====== PROVIDED TEXT

Wednesday April 08, 2009
Here's what kernel developers talk about at coffee: bugs in our command shells. At least, that was the topic the other day when Stephen, Dave and I were complaining about the various troubles we'd had with different command shells.
While others moved to zsh some years ago, I have been a bash user since kicking the tcsh habit. But for years I have been plagued by a subtle nuisance in bash: sometimes it doesn't catch terminal window resizes properly. The result is that command line editing works very poorly until bash finally figures this out. After a while, I worked out that this behavior happens only when the window size change happens while you're in some application spawned by bash. So if you're in an editor like vim, change the window size, and then exit (or suspend) the editor, bash will be confused about the terminal size.

While this has always annoyed me, it never quite reached the threshold for me to do anything about it. But recently it has been bugging me more and more. After we returned from coffee, I dug into the bash manual and discovered a little-known option, the checkwinsize builtin. In a nutshell, you can set this shell option as follows:
shopt -s checkwinsize
which the bash manual says: If set, Bash checks the window size after each command and, if necessary, updates the values of LINES and COLUMNS. Sounds great! As an aside, I think that as a modern shell, bash should set this option by default. (Others think so too).
With much self-satisfaction I set this option and got ready for line editing bliss. But, no joy. I checked and rechecked, and finally started using truss, and then DTrace, to try to understand the problem. After some digging I eventually discovered the following bug in the shell. Here's the meat of the writeup I submitted to the bash-bug list:
On Solaris/OpenSolaris platforms, I have discovered what I believe is a
bug in lib/sh/winsize.c.
I discovered with a debugger that the get_new_window_size() function
has no effect on Solaris. In fact, here is what this file looks like if
you compile it:
$ dis winsize.o
disassembly for winsize.o
section .text
get_new_window_size()
get_new_window_size: c3 ret
That's it-- an empty function. The problem is that the appropriate header
file is not getting pulled in, in order to #define TIOCGWINSZ.
As a result, even with 'shopt -s checkwinsize' set on Solaris, bash
does not check the win size on suspend of a program, or on program
exit. This is massively frustrating, and I know of several Solaris
users who have switched to zsh as a result of this bug.
I have not tried bash 4.0, but looking at the source code, it appears
that the bug is present there as well.
Fix:
I added an ifdef clause which looks to see if the HAVE_TERMIOS_H define
is set, after the #include of config.h. If it is, then I #include the
termios.h header file. This solves the problem, which I confirmed by
rebuilding and dis'ing the function. I also ran my recompiled bash
and confirmed that it now worked correctly.
Hopefully the bash maintainers will take note and fix this bug. In the mean time, I'm going to see if we can get the fix for this applied to the Nevada (and hence, OpenSolaris) version of bash.

============
====== STORED ROWS

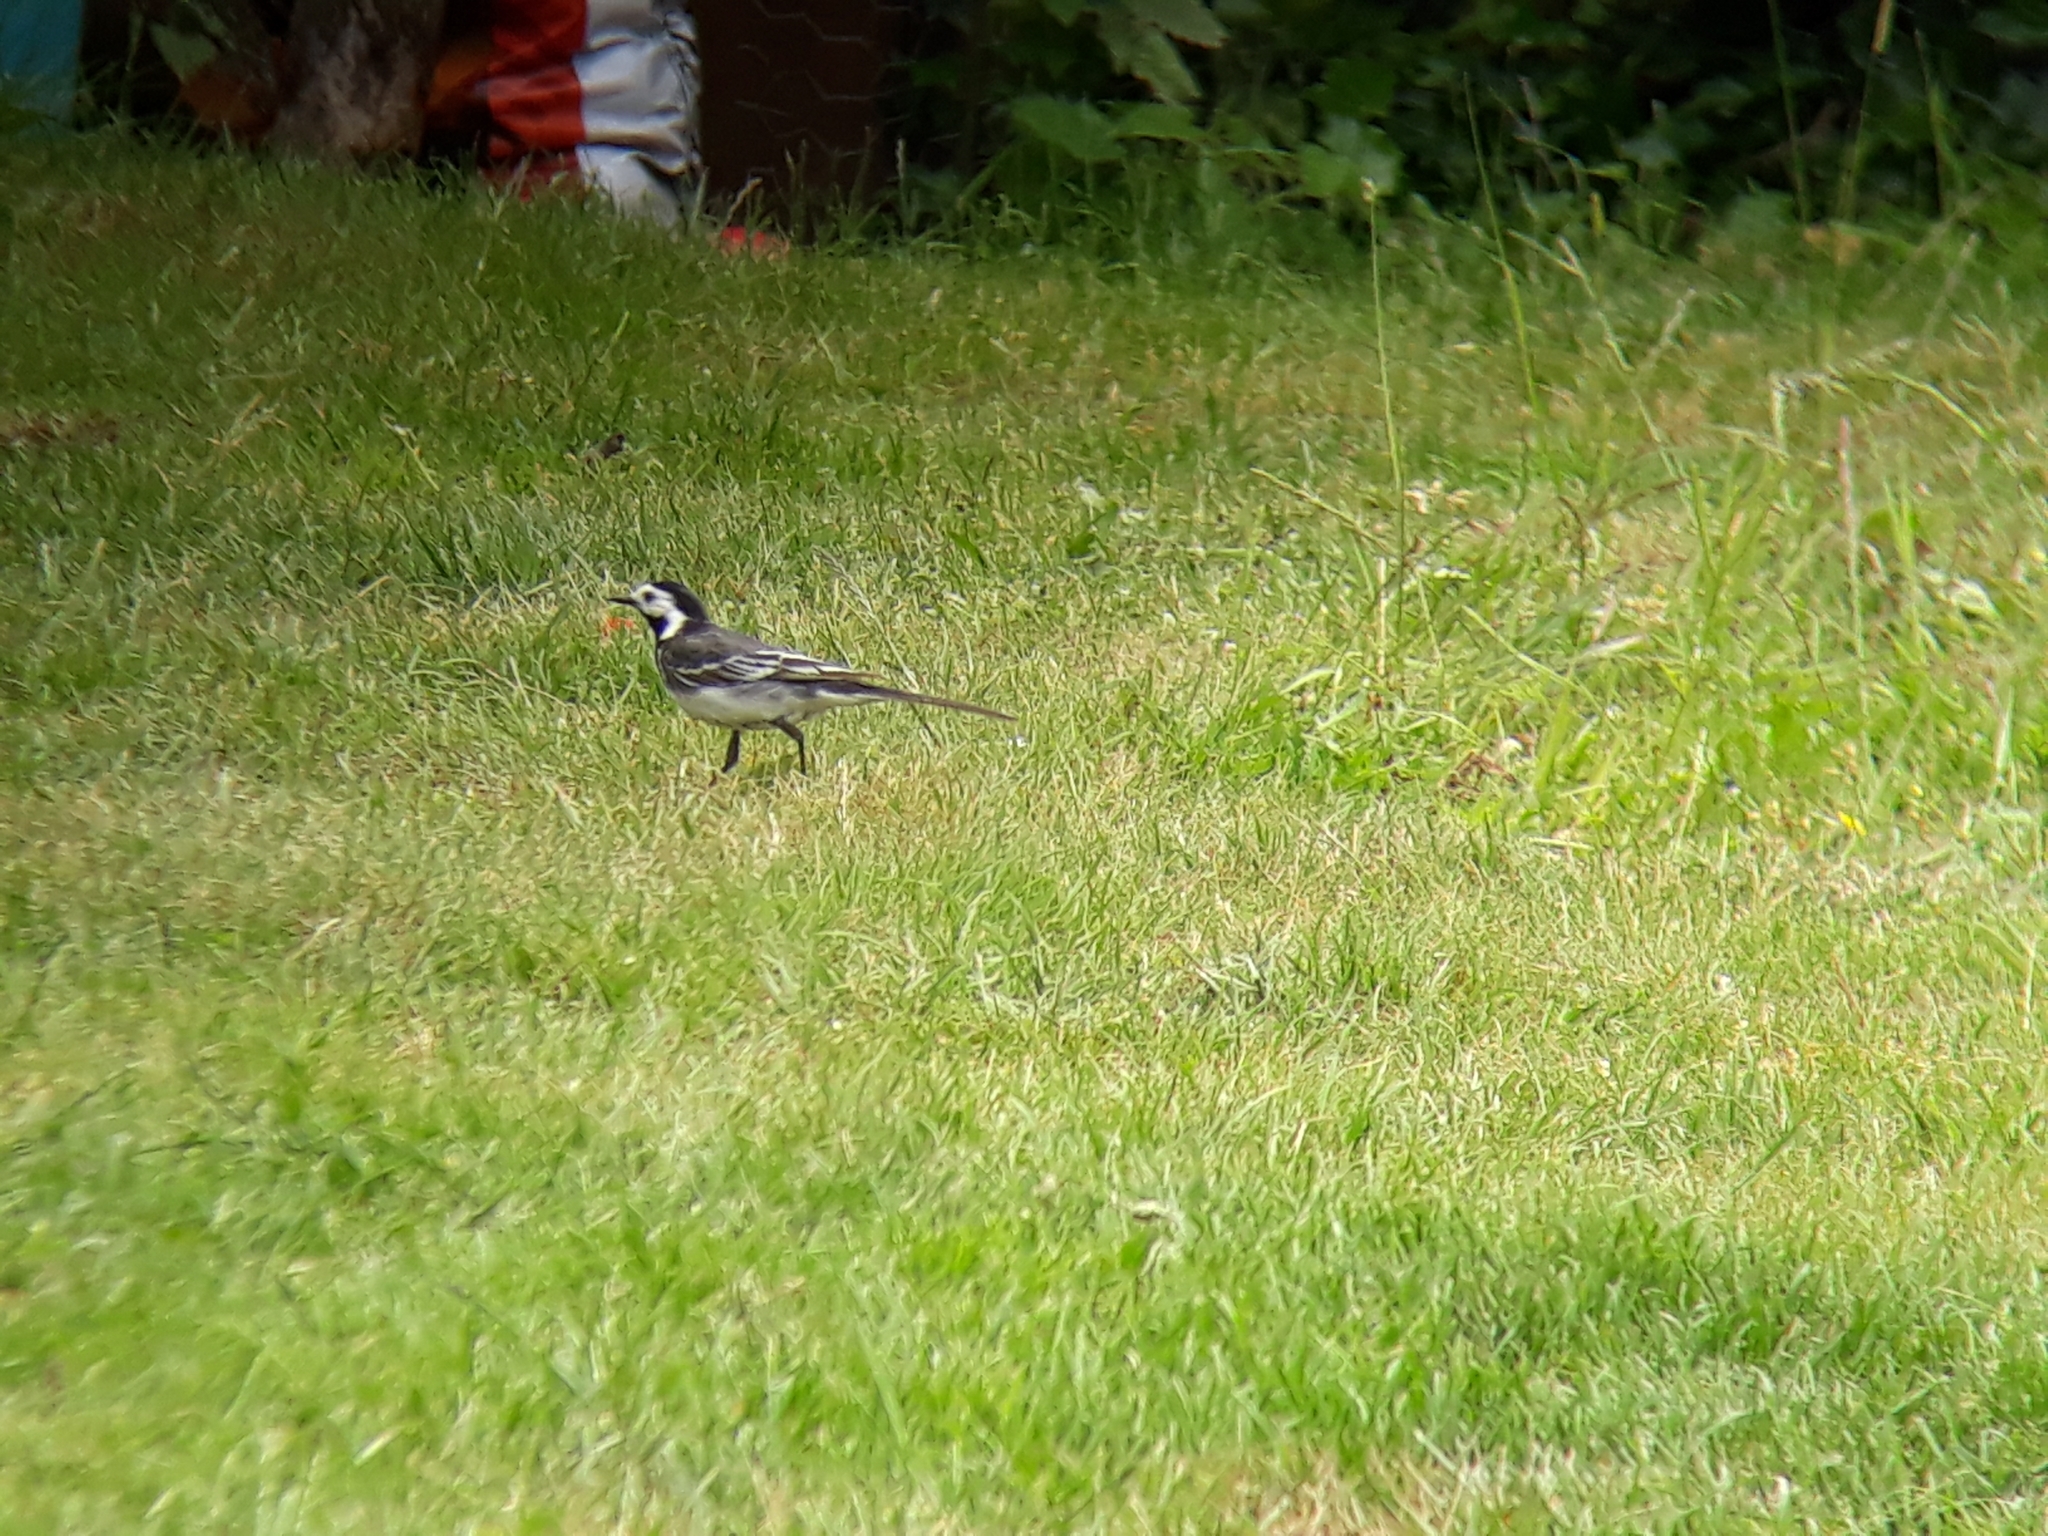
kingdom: Animalia
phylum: Chordata
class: Aves
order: Passeriformes
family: Motacillidae
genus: Motacilla
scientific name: Motacilla alba
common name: White wagtail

============

**TASKS TO PERFORM**
(A) Please list every command shell named in the bash window-size post above.
(B) Pick up the bash window-size post from the point where it stops and keep writing it.

**ANSWERS FOR THE EXERCISE**
(A) zsh, bash, tcsh

(B)
Update: The bash maintainers have fixed this bug in the following patch to bash 4.x. Hurray!
(2009-04-08 14:48:17.0) Permalink Comments [8]
Trackback: http://blogs.sun.com/dp/entry/why_bash_doesn_t_work


what's so great about bash with ksh93 available?
i've always found it to be a crappy scripting language due to various bugs that hit me regarding specially to signal handling and unexpected array management issues and have written scripts in ksh ever since.
bash had always been superior when used interactively till ksh93 arrived, now ksh93 is all i use for both scripts and interactive usage
Posted by nacho on April 08, 2009 at 04:03 PM PDT #
@nacho: I also use ksh for scripting. However I've got a whole mess of bash dotfiles, and spent a bunch of time getting it set up the way I like for interactive use. While I could switch, I'd have to do quite a bit of work to do so.
If I was to switch interactive shells, it might well be to zsh, for its programmable completion, which these days is (IIRC) aware of SMF, ZFS and Zones command sets right out of the box.
Posted by Daniel Price on April 08, 2009 at 04:08 PM PDT #
Thanks for spending the time to trace the cause
of this bash problem and fixing it.
Posted by Nigel Smith on April 08, 2009 at 04:19 PM PDT #
Hi,
Hehe, its a very good point. Why do we still have so many bugs in one of the most used tools on a Unix system, the shell!
This is why we are writing our own in Ada which will be fully POSIX compliant per the OpenGroup spec as well as properly designed so that it can be maintainable ! Project is called deltash should anyone be interested to help #auroraux is our IRC.
Thanks for bring this point up, I think its a very interesting one.
Edward.
Posted by EdwardO'Callaghan on April 08, 2009 at 06:20 PM PDT #
Thanks! The bug frustrates me.
Posted by Mike Aldred on April 08, 2009 at 07:02 PM PDT #
"Kicked the tcsh habit"? (:-(
And for bash, no less!
One of the best interactive shells ever, even though admittedly it can't be used for serious scripting. But for day-in-day-out interactive work, tcsh is very powerful; for scripting, Bourne shell "glue code" and AWK engines work great.
Posted by UX-admin on April 08, 2009 at 11:38 PM PDT #
Thanks for finding the time to investigate the issue. I was tempted to move to zsh too, now that I have finally done it, I'm loving it.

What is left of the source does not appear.